Home energy management vendors from across the spectrum are seeking to tap into the markets being opened by Amazon Alexa, Google Assistant and other less-established voice-activated device (VAD) platform vendors including Apple, Samsung and Honeywell. Wood Mackenzie estimates that 65 million homes in the U.S. will own at least one standalone VAD by 2023 and that they’ll become a key platform for managing home energy in the coming years. 

Growing competition for the smart home energy center 

This kind of integration is being pursued by a host of competitors to Span’s early entry into the smart electrical panel business. Heavyweights in the industry such as Schneider Electric and Eaton have introduced their own versions, aimed largely at homes with rooftop solar and batteries that often require upgrading existing electrical panels and hard-wiring loads for backup during power outages. 
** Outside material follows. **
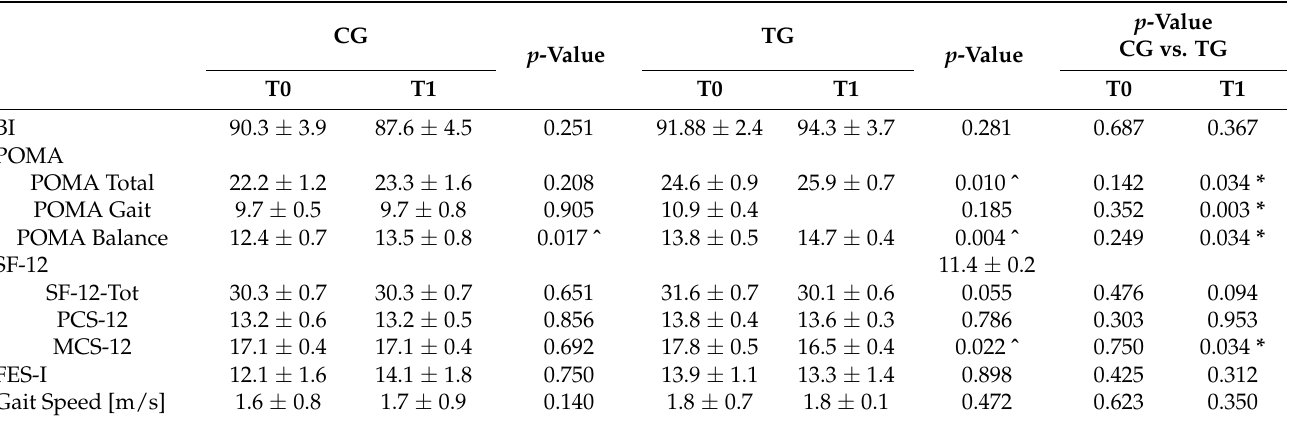
Table 2. Mean ± standard error of the mean of pre- and post-intervention scores on the BI, POMA (total, gait and balance), SF-12 (total, physical and mental component score), FES-I and gait speed. Pre-post and between groups comparisons are reported for each score ( p < 0.005). p -Value CG TG CG vs. p -Value p -Value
Solar and battery vendors including TeslaSunrunsonnenGeneracSolarEdge and Enphase are promising more sophisticated technologies to manage time-of-use rates and balance battery supply against household demand during blackouts. Startups such as Lumin and ConnectDER that make add-on hardware that can accomplish similar tasks are seeing increased uptake by solar-battery installers and utilities, respectively. 

While Rao wouldn’t disclose the number of Span panels sold to date, he did note that they’ve been installed mostly in California, but also in Hawaii, Texas, Florida, Nevada and Washington state. The company’s panels are part of a “customizable backup” solar-storage offering from LG Chem, and Span has also partnered with Panasonic’s home battery business. 
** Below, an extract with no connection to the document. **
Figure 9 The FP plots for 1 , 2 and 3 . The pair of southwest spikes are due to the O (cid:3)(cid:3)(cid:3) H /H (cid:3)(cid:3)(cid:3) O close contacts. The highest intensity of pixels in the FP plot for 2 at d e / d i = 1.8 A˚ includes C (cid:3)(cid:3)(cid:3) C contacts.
“Schneider, Eaton and others are realizing [homeowners] want to buy these products, which validates our thesis,” he said. 

Electric vehicles, which can consume up to half or more of a typical home’s entire electricity load, are a key next target for integration. Span has demonstrated control over EV chargers from open-source EV charging provider OpenEVSE, and it is working on integration with more vendors, Rao said, though he wouldn’t provide names. 

Beyond that, “the upcoming decade is going to be about electrification — not just of vehicles, but of everything,” he said. “And there’s an increasing realization that this cannot happen without modernization of our infrastructure.” 

Munich RE, one of the largest reinsurance providers in the world, is also exploring strategic opportunities with Span, Rao said. “They are the backstop for a lot of the home insurance products you see out there. One of their convictions is around the need for a digital interface in the home,” to support products like warranties for solar systems or appliances. 

Span is also looking at ways its panel can serve utility needs, Rao said. While he wouldn’t provide details, the company is working with a handful of utilities “that are looking at the panel as the next generation of devices they can give to consumers,’ he said. “Not only can it give you the high-resolution data set, [but] it can give you metering data to the solar generation output and multiple loads” that utility smart meters can’t access.